* start Page excerpt *
January 1, 2016

My Life Isn't That Interesting

At the request of my persistent uncle, it is once again my undertaking to blog "more often" [than twice a year]. He asks me each Christmas Eve if I've been blogging lately, to which I usually reply, "not really, my life isn't that interesting." Or some such thing. He urges me to take it up again and I promise to do better next year. So here we are in 2016!

As I write this, I'm sitting in my messy office/room. I have already failed on my resolution to make my bed every day in 2016. Oh well, maybe next year. I just got home from getting groceries (I finally spent <$50), I'm thinking of attempting to make a quinoa crust pizza for tomorrow, I observed someone at the grocery store getting arrested, and I refrained from buying coffee or cookie dough. It's been a fairly productive day. I designed a mantra - or, not really a mantra, because I looked up the definition of "mantra" and it doesn't really fit the thing I designed. Maybe a pledge - with the intent of saying it daily this year, every morning as I prepare to face my day. It's hanging up by my mirror. I thought I would start the year by sharing it with all of you, and maybe also a few of the impending changes in my life. This is where it starts to get different!

Daily Pledge
Today is going to be a good day.
I thank God for waking me up today.
I'm going to work, so I can completely pay off my debts and begin to live a blessed life*, and so I can learn to be the leader that God has created me to be.
Today I will be empowered with the tools to be successful, within my community and throughout the country.
I apply myself daily.
I study, I complete tasks, and I ask questions when I don't understand.
I realize the importance of keeping my word.
When I'm confronted with a problem or a conflict, I think before I react.
I ignore all negative influences.
I make good choices throughout my day that promote a healthy mind and a healthy body.
Today I'm going to make steps towards completing my goals so that I'm closer than I was yesterday.
I'm extremely proud to be the next generation of Christian leaders. I accept the responsibility and I love the challenge.

So there's that! If you want to watch the video that inspired me to make this, you may do so, here. I adapted a little bit because the child in the video is six and goes to school for most of his day, and I do that almost none of my day. I also wanted to add a little bit about working out and eating/drinking well ("promote a healthy mind and a healthy body"), and paying off my debts.

So a few of the changes that have come up recently are as follows:
- I decided not to attend Bible college anymore, because I want to finish my music degree (which is what I have been using/want to use).

- plans are in the works for me to move to Seattle with my middle brother, Jonathan, and his wife, who are currently living in Atlanta. Part of my reason for doing this is to be closer to my boyfriend (who is in The Dalles, OR, but also has plans to move to Seattle), and I feel like if I'm going to move to a big city the conditions would be kind of ideal. No hunting for roommates, etc. So I will keep all of you posted on that development as it unfolds more.

- The focus of this year will be paying off debts for me, I think. As I mentioned in my not-mantra. I met with someone from my church who showed me some Dave Ramsey tricks to paying off debts, so I'll be putting those into action probably this month, all while trying to grow my Arbonne business (while carefully not going into debt to have products) and save money for the potential move. It's going to be busy.
* end Page excerpt *
* start Data extract *
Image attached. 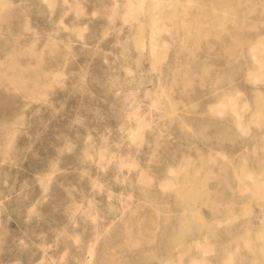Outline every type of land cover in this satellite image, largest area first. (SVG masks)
* end Data extract *
→ **Given instruction**:
Which cities are named in the blog post? The data has nothing to do with the blog post.

→ **Complete output**:
Seattle, Atlanta, The Dalles, OR